# Required tasks
1. In the forum thread about the aggressive dog, how old was the dog when the photo was taken?
2. Repeat the stretch of the forum thread about the aggressive dog from "## Greg Whelehan" through "working with him?".
3. Carry on the forum thread about the aggressive dog from the point where it stops.

Text passage START

Here is the only picture I could find you Chris, all of the other pictures show the dogs attached to some kind of a critter. This one is a real snuggle bug, photo taken at 7 months old. But he is a tad bit (and by that I mean EXTREMELY) animal aggressive.


----------



## Greg Whelehan (Dec 1, 2008)

mike suttle said:


> Here is the only picture I could find you Chris, all of the other pictures show the dogs attached to some kind of a critter. This one is a real snuggle bug, photo taken at 7 months old. But he is a tad bit (*and by that I mean EXTREMELY) animal aggressive*.


Mike
Does this mean he's on his own when going out to catch *****? Or will he stay focused on the ***** and not worry about another dog working with him?


----------



## Timothy Stacy (Jan 29, 2009)

Text passage END
Extracted material START

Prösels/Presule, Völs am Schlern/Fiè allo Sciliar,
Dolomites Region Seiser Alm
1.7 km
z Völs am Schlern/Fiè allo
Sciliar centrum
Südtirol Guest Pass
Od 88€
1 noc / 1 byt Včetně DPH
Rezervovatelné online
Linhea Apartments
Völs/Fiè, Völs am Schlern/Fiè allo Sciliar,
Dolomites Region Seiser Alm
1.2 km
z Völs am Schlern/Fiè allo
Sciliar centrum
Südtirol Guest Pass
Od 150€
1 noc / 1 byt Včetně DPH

Extracted material END

# Responses per task
1. 7 months old

2.
## Greg Whelehan (Dec 1, 2008)

mike suttle said:


> Here is the only picture I could find you Chris, all of the other pictures show the dogs attached to some kind of a critter. This one is a real snuggle bug, photo taken at 7 months old. But he is a tad bit (*and by that I mean EXTREMELY) animal aggressive*.


Mike
Does this mean he's on his own when going out to catch *****? Or will he stay focused on the ***** and not worry about another dog working with him?

3.
mike suttle said:


> Here is the only picture I could find you Chris, all of the other pictures show the dogs attached to some kind of a critter. This one is a real snuggle bug, photo taken at 7 months old. But he is a tad bit (and by that I mean EXTREMELY) animal aggressive.


What kind of dog is that. You just like it cause it's brindle LOL


----------



## mike suttle (Feb 19, 2008)

Greg Whelehan said:


> Mike
> Does this mean he's on his own when going out to catch *****? Or will he stay focused on the ***** and not worry about another dog working with him?


he is only 8 months old now, so far the only thing he has killed has been baby chickens when he was 8-10 weeks old, and rats, and young rabbits. He has not needed any help with any of those scary critters. LOL .
He will, (and has) fought adult Malinois with total comittment so I am afraid he will be hard to hunt with other dogs. Once on target Im sure he will fight a **** over another dog, but he will be a pain to hunt with for sure. The nice thing is that he is 25% pittbull so I doubt if he will need much help by the time he is a two yeard old, and if he can not throttle an adult **** by himself as an adult then he will go down the road anyway.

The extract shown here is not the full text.